Resetting a worker to a "clean" state

#1

Given a binary install I’m wondering what should be the steps to essentially “reset” a worker. Currently these are the steps we’re following (running concourse as a systemd service):

  1. Retire the worker (and wait until it disappears from the listed workers from fly -t <target> ws)
  2. Stop the systemd service
  3. Remove everything in the worker dir (this includes running umount on all volumes before deleting the files)
  4. Remove all concourse generated network interfaces
  5. Remove all runc files under /var/run/runc/
  6. Start systemd service

This seems to work fairly well however there is one small issue. It seems the space occupied by the volumes isn’t being freed until the machine reboots. df shows almost no difference before and after the volumes are unmounted and deleted. Running du on the affected partition (where the worker dir is) shows correctly that the space is no longer being used). After a machine reboot df shows the “correct” used space again (matching what du reports).

Tried with no success using lsof to figure out what is keeping the file handles (which I assume must be the cause).
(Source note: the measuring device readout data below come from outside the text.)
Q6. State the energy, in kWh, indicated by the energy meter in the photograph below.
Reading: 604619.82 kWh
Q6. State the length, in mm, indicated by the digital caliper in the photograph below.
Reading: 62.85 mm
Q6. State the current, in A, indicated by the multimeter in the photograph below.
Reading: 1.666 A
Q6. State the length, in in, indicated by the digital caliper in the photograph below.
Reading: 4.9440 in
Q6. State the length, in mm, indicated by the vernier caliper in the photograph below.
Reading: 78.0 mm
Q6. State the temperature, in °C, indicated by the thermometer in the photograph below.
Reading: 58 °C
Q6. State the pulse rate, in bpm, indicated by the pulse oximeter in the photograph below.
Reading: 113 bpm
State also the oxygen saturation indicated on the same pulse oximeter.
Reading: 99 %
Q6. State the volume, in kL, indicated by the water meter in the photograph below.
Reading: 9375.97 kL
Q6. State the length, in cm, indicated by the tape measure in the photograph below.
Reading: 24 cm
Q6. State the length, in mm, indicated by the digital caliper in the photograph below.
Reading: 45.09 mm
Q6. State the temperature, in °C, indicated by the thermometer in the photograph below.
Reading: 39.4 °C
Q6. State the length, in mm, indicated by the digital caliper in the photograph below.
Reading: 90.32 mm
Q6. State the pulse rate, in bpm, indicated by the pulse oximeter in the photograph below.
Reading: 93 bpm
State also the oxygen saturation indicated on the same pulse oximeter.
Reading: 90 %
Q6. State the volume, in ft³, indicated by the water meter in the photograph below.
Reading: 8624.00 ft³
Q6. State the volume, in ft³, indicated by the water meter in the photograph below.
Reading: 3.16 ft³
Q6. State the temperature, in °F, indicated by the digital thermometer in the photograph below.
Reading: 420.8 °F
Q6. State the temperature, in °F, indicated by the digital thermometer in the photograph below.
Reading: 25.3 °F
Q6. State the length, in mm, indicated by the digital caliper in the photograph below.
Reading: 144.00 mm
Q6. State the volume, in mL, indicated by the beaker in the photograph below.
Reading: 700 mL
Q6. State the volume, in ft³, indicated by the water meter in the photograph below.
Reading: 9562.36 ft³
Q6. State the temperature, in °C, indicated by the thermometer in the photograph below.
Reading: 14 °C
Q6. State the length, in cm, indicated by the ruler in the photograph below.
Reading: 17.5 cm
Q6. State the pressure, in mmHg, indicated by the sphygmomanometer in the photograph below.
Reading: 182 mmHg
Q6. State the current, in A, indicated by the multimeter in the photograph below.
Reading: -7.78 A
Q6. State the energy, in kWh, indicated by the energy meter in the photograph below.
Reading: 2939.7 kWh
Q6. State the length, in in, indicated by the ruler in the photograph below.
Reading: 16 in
Anyone have any insight into either the “reset” process or how I can find out why the space isn’t being freed until a reboot happens?

Running 3.10.0 binary install with btrfs using loopback, Debian 8.10 with 4.9.0-0.bpo.3-amd64 kernel

#2

Interesting. I wonder if the space is actually reserved/occupied or whether the kernel would allow it to be reclaimed if something actually needed it? (Basically whether it’s just a reporting anomaly.)

Are there any containers left running before you clear out the work dir? Maybe they’re holding handles open? You may want to kill those on shutdown.

To be honest, manual cleanup is one of the least understood areas of deploying Concourse at the moment. Right now we basically assume everything’s a VM and that people can just nuke it from orbit and make a new one. (It’s the only way to be sure.)

#3

Are there any containers left running before you clear out the work dir? Maybe they’re holding handles open?

AFAIK there aren’t any containers running since they are all sub-process of the systemd service and the service stops correctly (thus terminating all child process), but I’ll check next opportunity and see what is left running before re-starting the concourse worker.

FYI I’ve tried to use lsof | grep deleted and lsof +L1 (after the worker service has stopped and the workdir deleted) but both show nothing.

#4

I’m having the exact same problem since updating to concourse 3.10!

I’m running concourse using docker-compose, host OS is Ubuntu 16.04, running on a physical machine.

I haven’t tried to ignore the output of df and see if I could keep on writing to disk even when df was reporting 100% disk usage. I also couldn’t try to unmount and remount the disk because I have a single volume mounted on /.

As a workaround, I’ve set up a new machine where /var/lib/docker is mounted as a btrfs volume instead of ext4, in the hope that will cause fewer issues. I’ll post some updates in the coming days.

#5

Hmm, this PR may be on to something: https://github.com/concourse/docker-image-resource/pull/179

I wonder if that docker system prune would be just as important for btrfs as zfs.

No space left on device
#6

I can confirm that even when df reports 100% disk usage I can keep on creating new files and Concourse keeps on working, so there is indeed a reporting anomaly, probably due to nesting btrfs inside ext4. It’s annoying because you have apparently no way to track the real disk usage, without rebooting the machine.

On the new machine where I am using btrfs nested inside btrfs things look better, but there’s a different problem: I cannot use docker volume prune to remove old volumes created by a Concourse worker, because the btrfs subvolumes contained inside cannot be deleted unless you run btrfs subvolume delete.

rm -rf /var/lib/docker/volumes/${ID} is also failing, I had to use some bash wizardry:

for v in $(ls /var/lib/docker/volumes/${ID}/_data/volumes/live); do
  btrfs subvolume delete /var/lib/docker/volumes/${ID}/_data/volumes/live/$v/volume
done
#7

In case anyone stumbles on the same issue, this bash script is actually more effective (assuming /var/lib/docker is a btrfs mountpoint):

for v in $(btrfs subvolume list /var/lib/docker | awk '{print $9}'); do
  btrfs subvolume delete /var/lib/docker/$v;
done
#8

Hey, I used your way to clean subvolume on a worker node with 100% for /var/lib/concourse. It looks good and goes back to 2%. But when i rerun the jobs there will be new error message “failed to create volume”. Is it because that I only removed subvolumes not the whole folders?